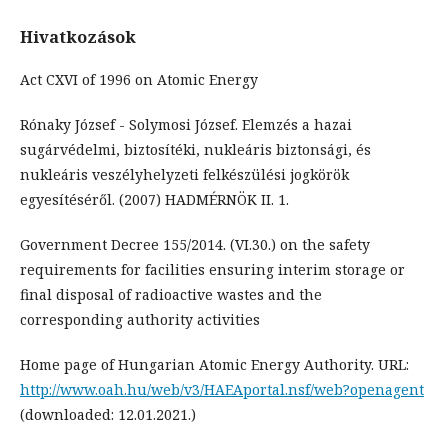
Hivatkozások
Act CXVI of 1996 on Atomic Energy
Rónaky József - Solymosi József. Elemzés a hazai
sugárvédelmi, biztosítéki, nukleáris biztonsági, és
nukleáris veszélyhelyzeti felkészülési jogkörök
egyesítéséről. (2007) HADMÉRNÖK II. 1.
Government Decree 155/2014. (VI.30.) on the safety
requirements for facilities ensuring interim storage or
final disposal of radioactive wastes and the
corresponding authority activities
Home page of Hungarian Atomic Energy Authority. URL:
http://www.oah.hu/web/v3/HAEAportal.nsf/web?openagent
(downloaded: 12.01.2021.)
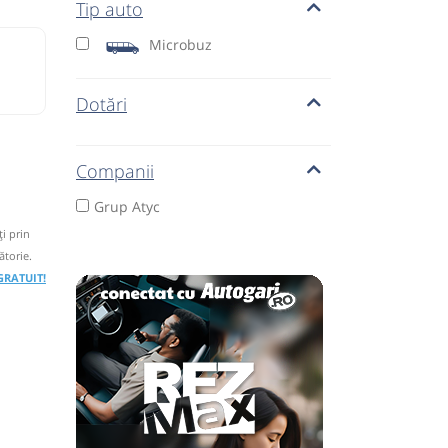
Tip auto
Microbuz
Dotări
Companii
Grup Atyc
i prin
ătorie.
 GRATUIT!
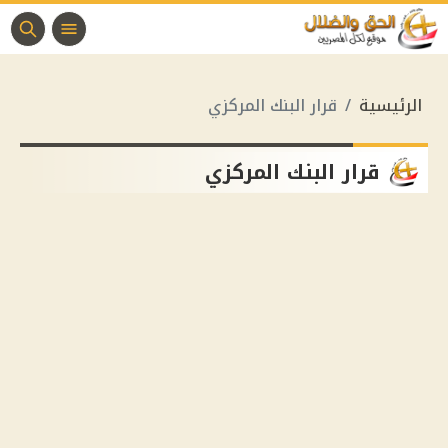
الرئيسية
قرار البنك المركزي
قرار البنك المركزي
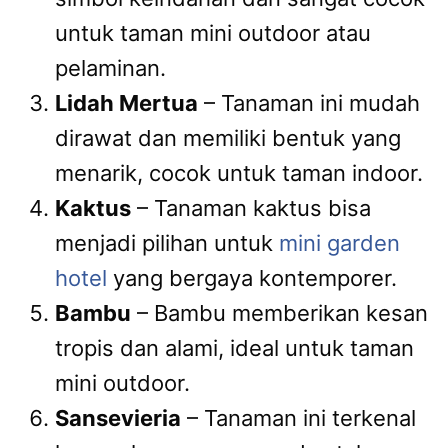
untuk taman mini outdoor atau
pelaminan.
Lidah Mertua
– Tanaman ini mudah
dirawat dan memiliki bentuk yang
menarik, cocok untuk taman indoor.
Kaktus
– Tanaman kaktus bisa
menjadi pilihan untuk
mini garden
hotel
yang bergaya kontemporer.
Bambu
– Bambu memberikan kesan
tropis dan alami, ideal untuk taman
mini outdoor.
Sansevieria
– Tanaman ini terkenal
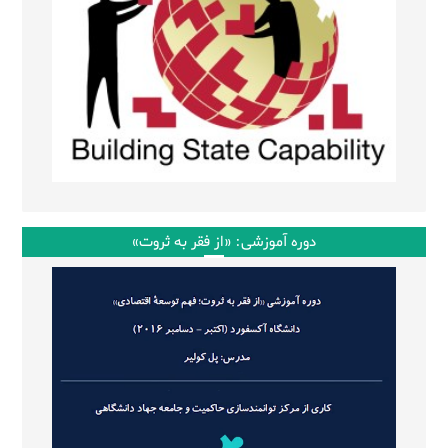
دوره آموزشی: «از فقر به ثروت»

***

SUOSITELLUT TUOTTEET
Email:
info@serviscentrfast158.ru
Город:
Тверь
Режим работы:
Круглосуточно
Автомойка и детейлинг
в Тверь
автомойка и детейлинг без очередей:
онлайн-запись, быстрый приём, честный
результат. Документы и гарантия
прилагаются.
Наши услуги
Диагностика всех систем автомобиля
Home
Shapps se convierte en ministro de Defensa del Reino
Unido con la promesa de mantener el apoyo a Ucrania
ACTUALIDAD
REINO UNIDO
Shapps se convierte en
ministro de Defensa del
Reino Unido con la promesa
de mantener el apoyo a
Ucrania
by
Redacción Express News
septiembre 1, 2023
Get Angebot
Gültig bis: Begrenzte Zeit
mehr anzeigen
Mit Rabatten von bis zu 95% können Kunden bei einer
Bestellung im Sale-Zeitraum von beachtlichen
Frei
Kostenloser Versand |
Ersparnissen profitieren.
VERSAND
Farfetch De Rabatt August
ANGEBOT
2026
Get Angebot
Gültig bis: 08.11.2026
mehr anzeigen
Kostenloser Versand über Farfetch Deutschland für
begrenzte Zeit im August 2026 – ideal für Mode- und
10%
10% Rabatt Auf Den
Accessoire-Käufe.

***

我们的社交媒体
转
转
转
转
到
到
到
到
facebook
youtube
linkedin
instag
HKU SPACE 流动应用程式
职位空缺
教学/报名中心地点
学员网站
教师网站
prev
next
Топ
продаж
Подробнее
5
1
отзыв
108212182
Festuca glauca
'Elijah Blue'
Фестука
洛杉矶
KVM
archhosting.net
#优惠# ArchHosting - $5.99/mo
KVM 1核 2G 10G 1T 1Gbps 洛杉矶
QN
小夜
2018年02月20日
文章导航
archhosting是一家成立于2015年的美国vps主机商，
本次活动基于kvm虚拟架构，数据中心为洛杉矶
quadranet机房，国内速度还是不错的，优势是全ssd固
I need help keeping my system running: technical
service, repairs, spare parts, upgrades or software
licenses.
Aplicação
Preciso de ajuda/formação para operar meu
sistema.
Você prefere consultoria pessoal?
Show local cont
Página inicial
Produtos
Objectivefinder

***

## Instructions to follow
Set down precisely the lines above between the line holding "Reino Unido con la promesa" and the line holding "Accessoire-Käufe.", inclusive, and nothing beyond them.

## Result for this exercise
Reino Unido con la promesa
de mantener el apoyo a
Ucrania
by
Redacción Express News
septiembre 1, 2023
Get Angebot
Gültig bis: Begrenzte Zeit
mehr anzeigen
Mit Rabatten von bis zu 95% können Kunden bei einer
Bestellung im Sale-Zeitraum von beachtlichen
Frei
Kostenloser Versand |
Ersparnissen profitieren.
VERSAND
Farfetch De Rabatt August
ANGEBOT
2026
Get Angebot
Gültig bis: 08.11.2026
mehr anzeigen
Kostenloser Versand über Farfetch Deutschland für
begrenzte Zeit im August 2026 – ideal für Mode- und
10%
10% Rabatt Auf Den
Accessoire-Käufe.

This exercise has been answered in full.